◆ Supplied material:
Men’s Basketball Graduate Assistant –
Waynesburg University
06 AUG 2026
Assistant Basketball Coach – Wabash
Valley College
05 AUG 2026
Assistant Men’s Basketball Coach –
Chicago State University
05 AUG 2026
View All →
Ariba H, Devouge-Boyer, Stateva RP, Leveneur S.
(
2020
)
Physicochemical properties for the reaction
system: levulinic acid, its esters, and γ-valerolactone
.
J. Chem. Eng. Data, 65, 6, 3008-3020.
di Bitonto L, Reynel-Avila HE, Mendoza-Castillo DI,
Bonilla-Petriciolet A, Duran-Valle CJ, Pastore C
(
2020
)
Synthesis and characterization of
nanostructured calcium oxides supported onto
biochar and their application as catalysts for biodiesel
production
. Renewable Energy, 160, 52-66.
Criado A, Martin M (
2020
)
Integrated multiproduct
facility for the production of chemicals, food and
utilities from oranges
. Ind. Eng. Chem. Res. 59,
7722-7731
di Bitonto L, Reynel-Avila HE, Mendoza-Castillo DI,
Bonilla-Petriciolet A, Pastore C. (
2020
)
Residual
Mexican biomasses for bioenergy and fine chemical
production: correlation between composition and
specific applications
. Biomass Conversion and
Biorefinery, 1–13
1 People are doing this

◆ Work task: Pick out each line in the entries above that contains the word "Coach", treating uppercase and lowercase letters as distinct.

◆ Response box:
Assistant Basketball Coach – Wabash
Assistant Men’s Basketball Coach –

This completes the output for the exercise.